¿Sabes cómo me siento?, preguntó Maggie sobre la pantalla panzona de mi televisor a blanco y negro, de tanto que Brick, su marido, la rechazaba. Brick no dijo ni pío, apeó sus muletas y se quedó viendo el fondo del vaso de whisky que llevaba en la mano. Todo el tiempo me siento como una gata sobre una calamina caliente, espetó. Brick viró como un toro enfurecido. Pues salta de ese techo, Maggie, gritó, salta, ¡hazlo! Los gatos siempre caen de pie. Saltar dónde, para qué, respondió Maggie con la voz a punto de quebrarse. Tragué saliva. Acomodé el cuerpo para ver mejor la escena. Me arropé. Ovillé el cuerpo bajo las frazadas de mi cama y espantar el frío huancaíno y nocturno de mi habitación. Búscate un amante, Maggie, dijo Brick y bebió un largo trago de whisky. Qué perro este perro, dije para mí. Ella se dio vuelta y tomó su cartera. Le dijo que no merecía nada de eso, que lo amaba, pero que ya era suficiente, que podría vivir sin él. Caminó hasta la puerta rumiando su hastío. Yo voy a ganar, dijo. Ganar qué, retrucó Brick con una sonrisa cachasienta antes de que ella llegara al pórtico. ¿Cuál es la victoria de una gata sobre un techo caliente? Maggie dio vuelta. Lo miró en silencio. Soportar, respondió luego de unos segundos, soportar sobre ese techo todo el tiempo que sea posible. Abrió la puerta y se despidió con un beso volado. Tragué saliva otra vez. Alañora, dije, creyendo que aquel beso era para mí.
Yo era un escolar de 15 años. Maggie The Cat, en cambio, era Elizabeth Taylor, en el tiempo que Liz Taylor era Liz Taylor. Tenía el cabello negro y ondeado enmarcando su rostro de ángel, los ojos color violeta muriéndose de pena y el lunar negro en el punto exacto de la mejilla derecha. Que Julia Roberts, que Jenifer Aniston, ni que ocho cuartos. Eran tiempos de divas vivientes. De Sofía Loren, de Natalie Wood, de Ingrid Bergman. Tiempos de películas en que ellas habían ganado el globo de oro, el oscar a la mejor actriz. Tiempos en los que ellas te seducían en las pantallas de televisión a media noche, te conmovían, te hacían llorar.

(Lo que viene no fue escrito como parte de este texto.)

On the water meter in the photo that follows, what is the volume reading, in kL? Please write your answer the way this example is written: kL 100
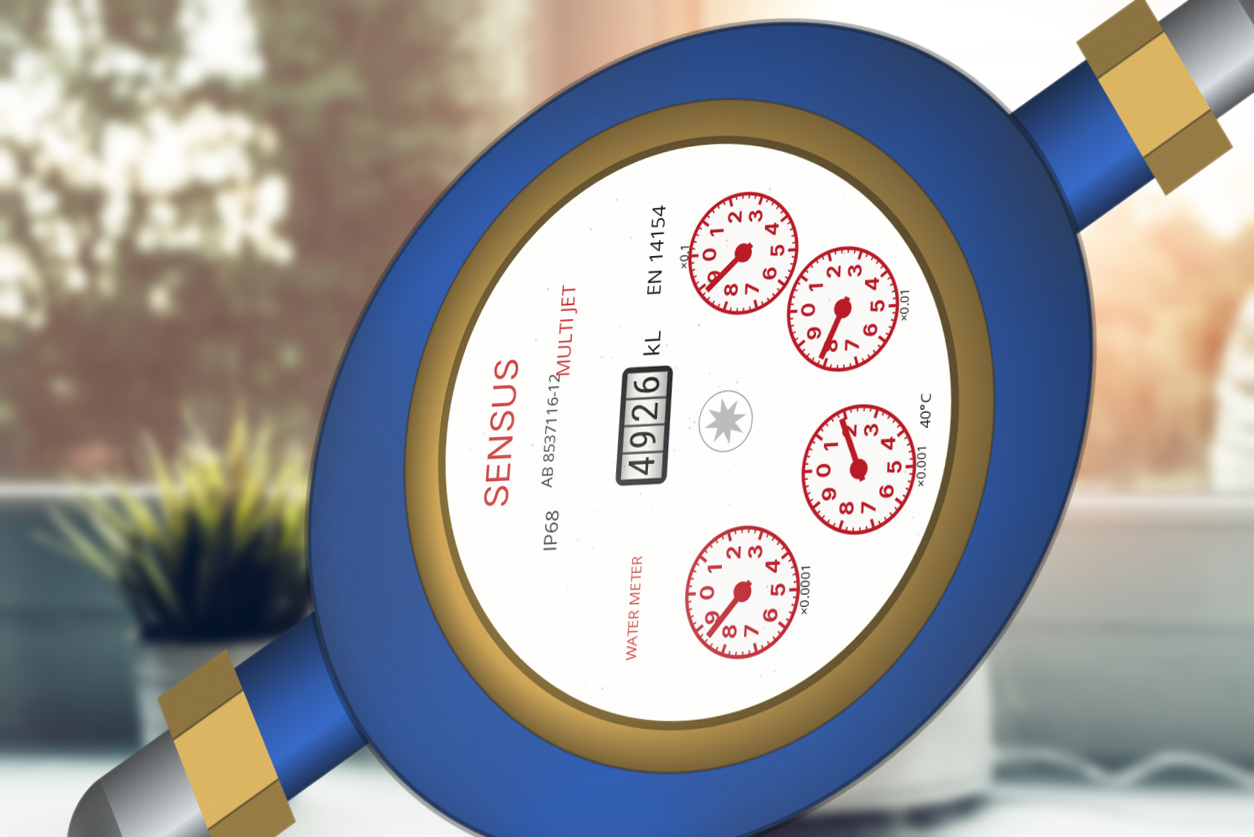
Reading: kL 4926.8818
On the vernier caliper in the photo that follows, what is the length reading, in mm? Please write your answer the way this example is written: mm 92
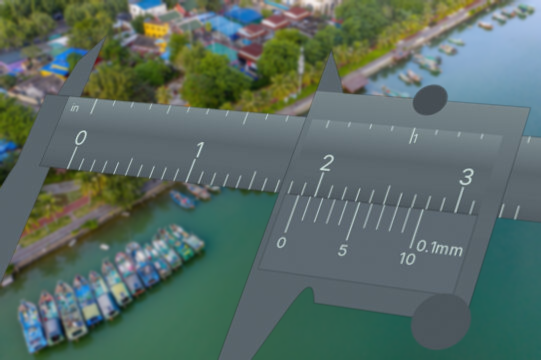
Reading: mm 18.8
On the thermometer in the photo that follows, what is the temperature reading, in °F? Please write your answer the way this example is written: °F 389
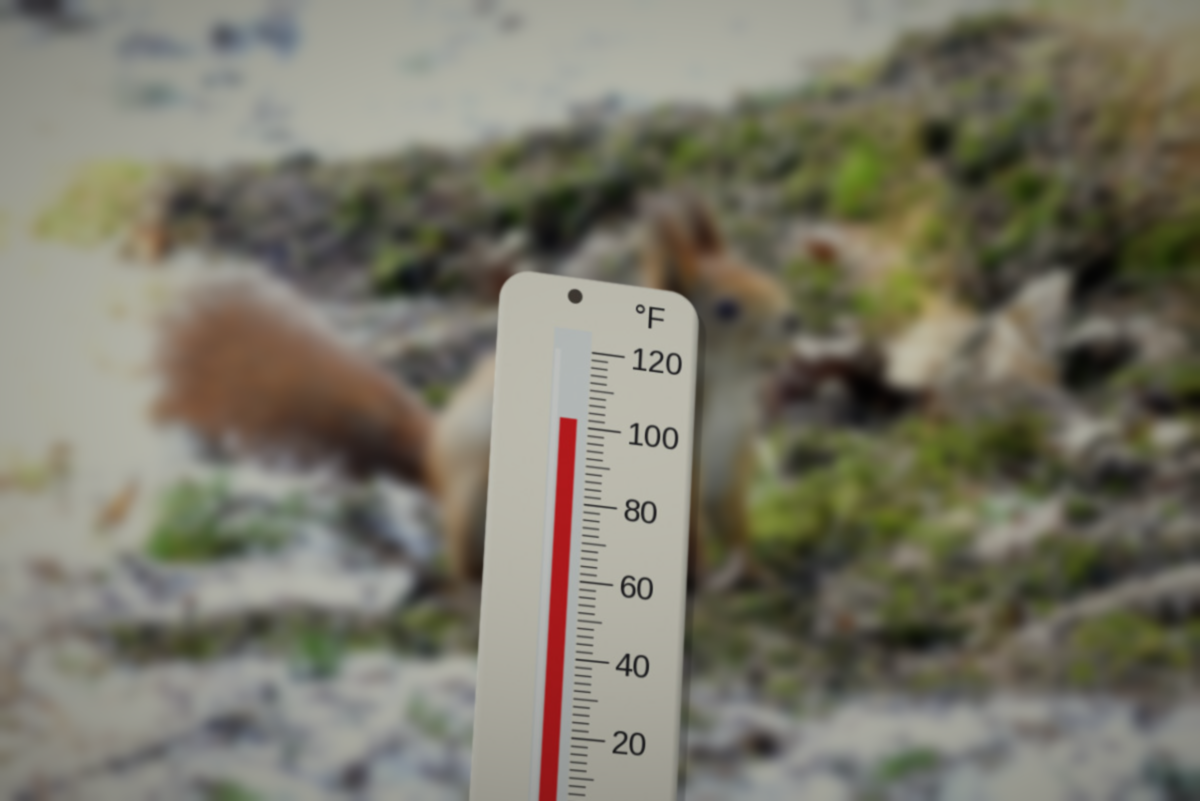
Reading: °F 102
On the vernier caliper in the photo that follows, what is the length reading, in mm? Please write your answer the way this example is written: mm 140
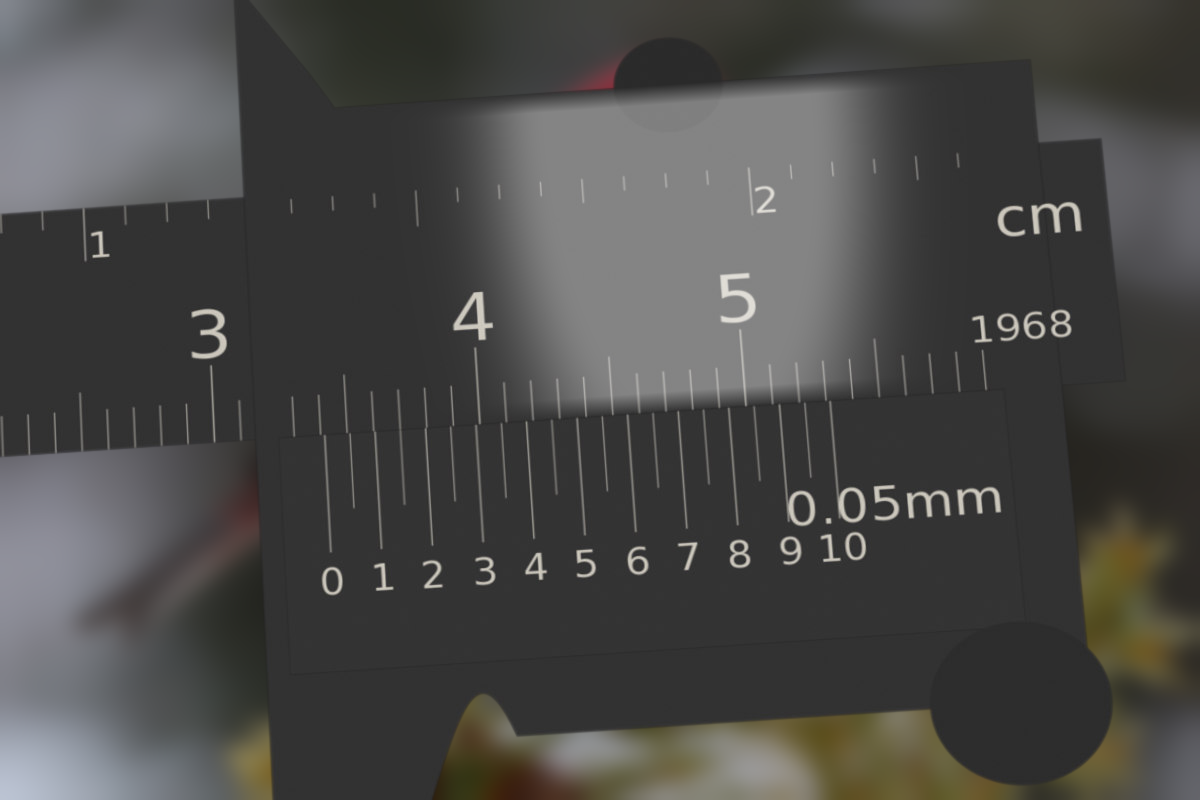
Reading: mm 34.15
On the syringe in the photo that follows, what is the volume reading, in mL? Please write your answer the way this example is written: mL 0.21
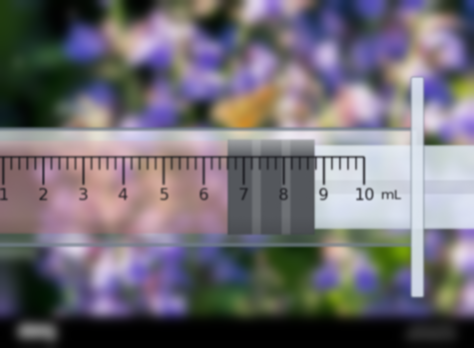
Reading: mL 6.6
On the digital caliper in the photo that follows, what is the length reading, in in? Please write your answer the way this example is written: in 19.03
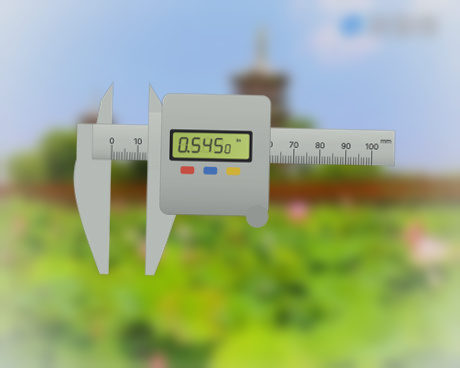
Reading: in 0.5450
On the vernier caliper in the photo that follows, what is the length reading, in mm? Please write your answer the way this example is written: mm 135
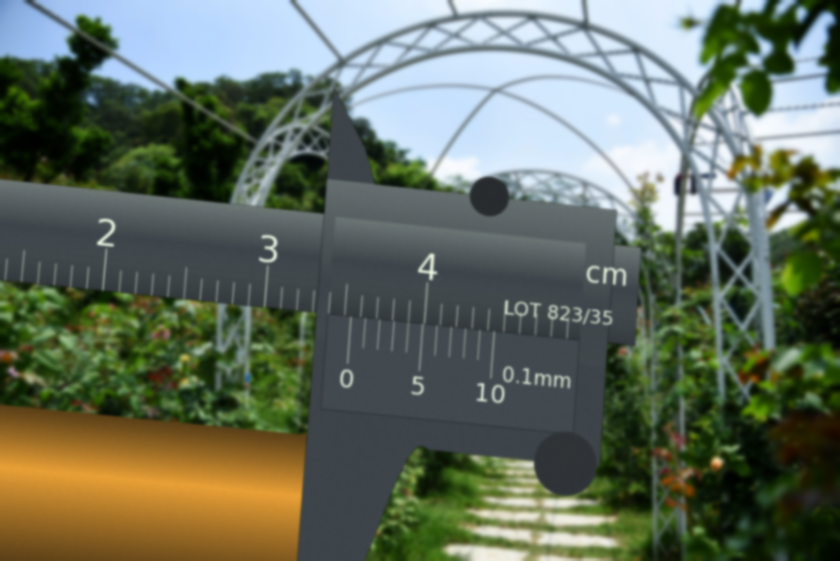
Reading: mm 35.4
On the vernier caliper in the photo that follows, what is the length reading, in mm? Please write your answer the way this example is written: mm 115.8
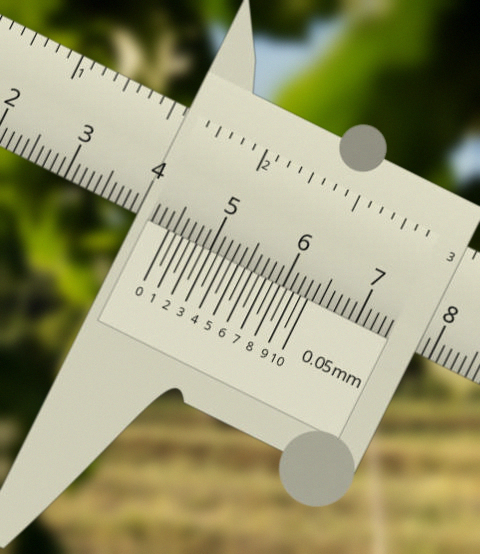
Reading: mm 44.4
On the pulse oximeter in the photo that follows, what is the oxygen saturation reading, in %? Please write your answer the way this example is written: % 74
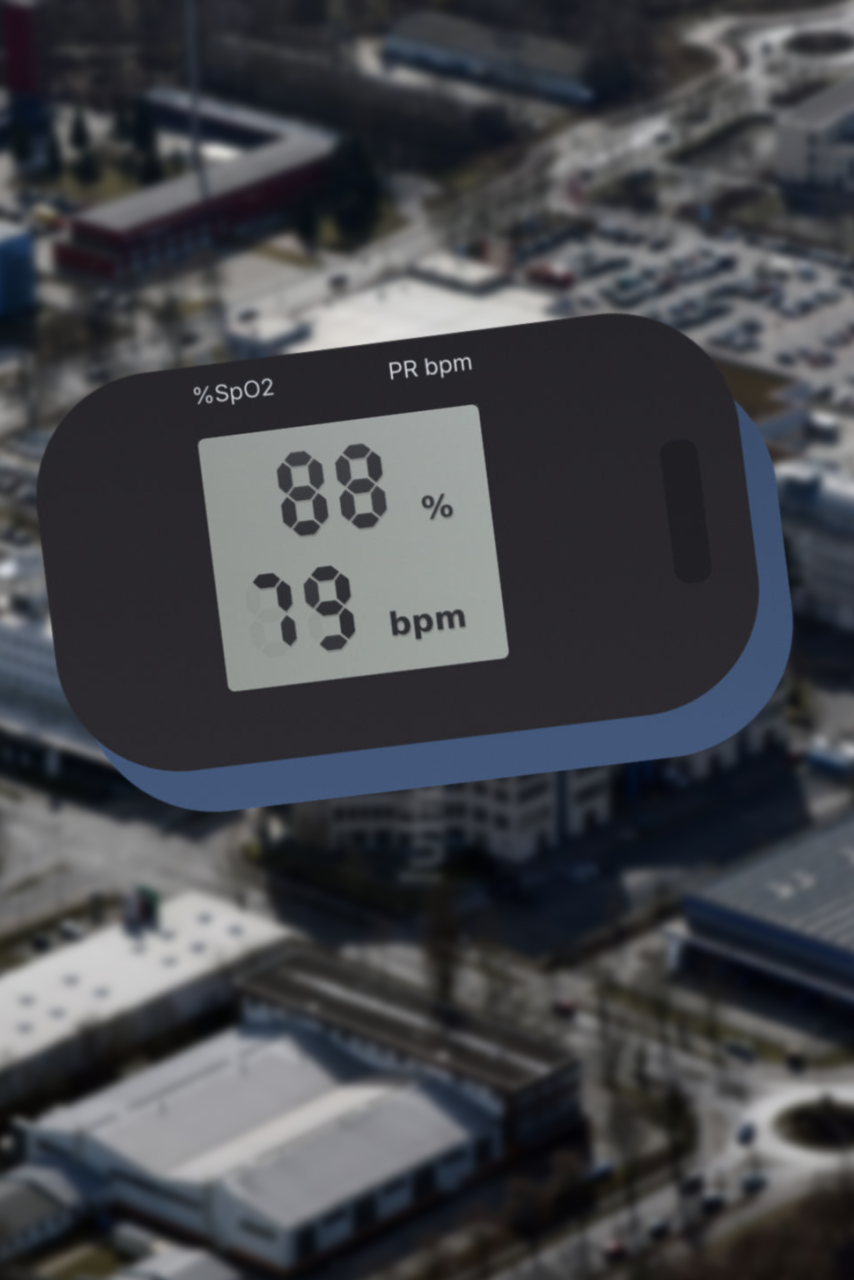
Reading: % 88
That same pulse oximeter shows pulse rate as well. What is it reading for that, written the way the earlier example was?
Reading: bpm 79
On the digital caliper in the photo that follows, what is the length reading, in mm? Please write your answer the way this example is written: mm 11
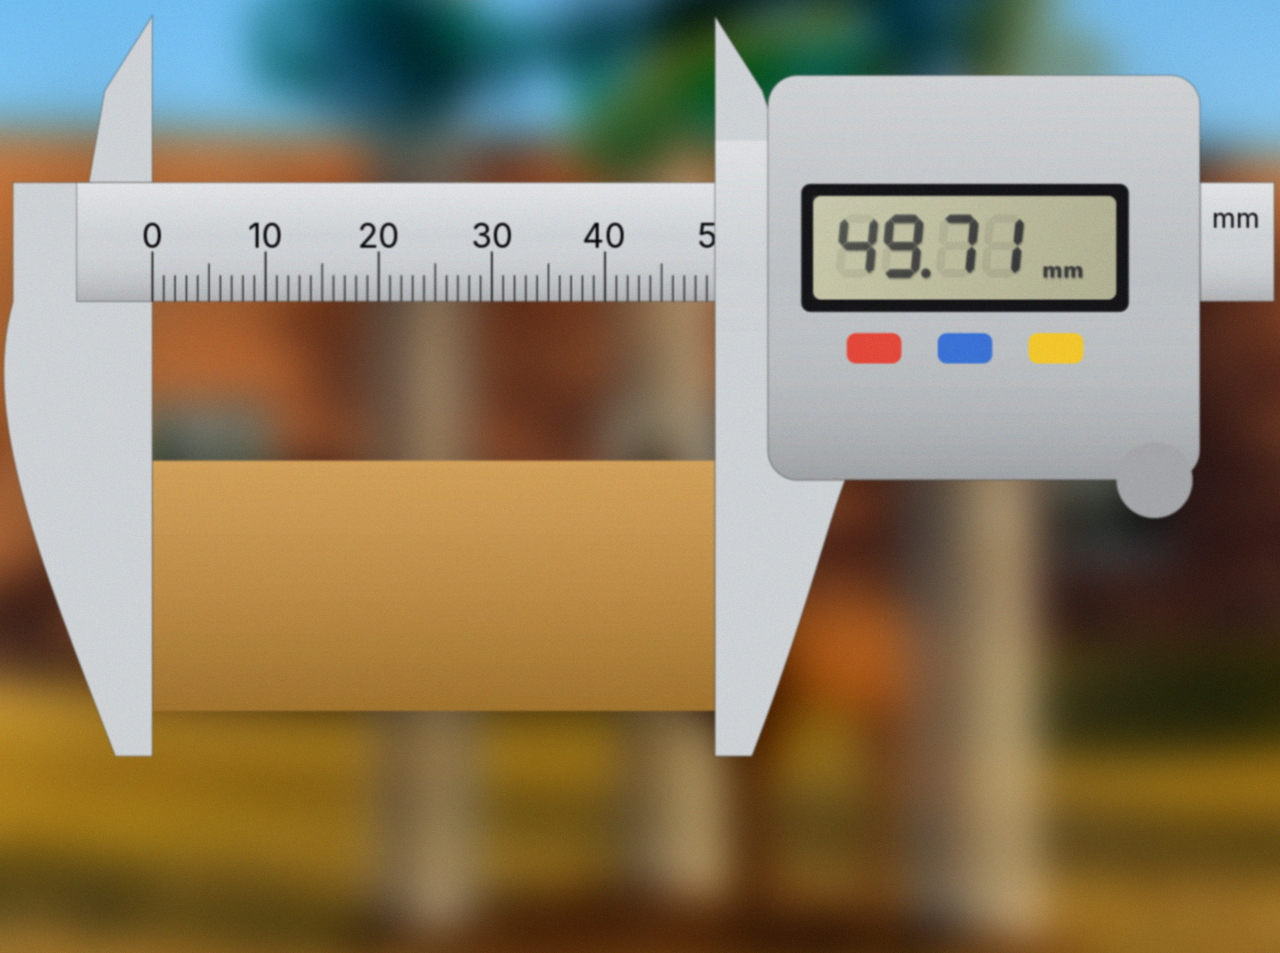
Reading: mm 49.71
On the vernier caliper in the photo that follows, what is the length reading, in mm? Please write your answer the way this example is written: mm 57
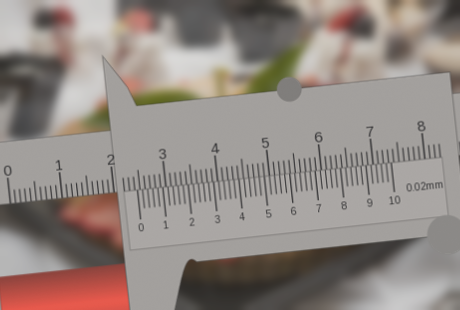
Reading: mm 24.5
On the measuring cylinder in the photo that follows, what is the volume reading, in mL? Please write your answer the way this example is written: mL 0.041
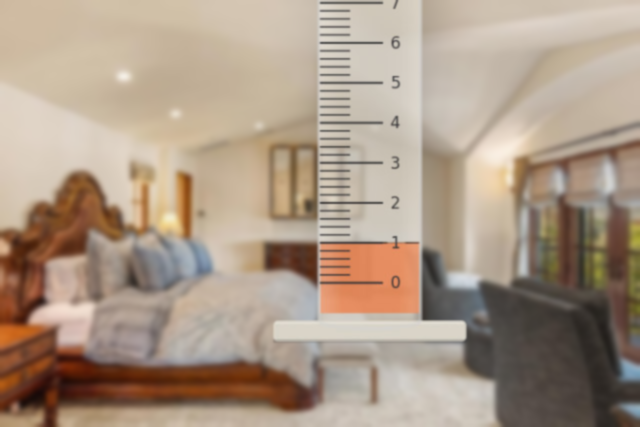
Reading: mL 1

El resto de la película maldije al soquete de Brick (Paul Newman). Y lo envidié como el que más cuando, sobre el final, un veinteañero Newman, caminó hasta ella, la tomó por la cintura, la besó como un poseso y la tumbó a la cama para (se supone) hacerle el amor. The End. Maggie ganó. Apagué el televisor con su rostro en mi mente y me eché a dormir. Recuerdo que al día siguiente amaneció soleando en Huancayo. Recuerdo que mi tío Juan descargaba su camión en la cochera, y recuerdo que no se podía salir a la calle por causa de un paro armado senderista en todo el departamento de Junín. Maldito Brick, malditos años. Poco a poco, inexorablemente, también las musas se van.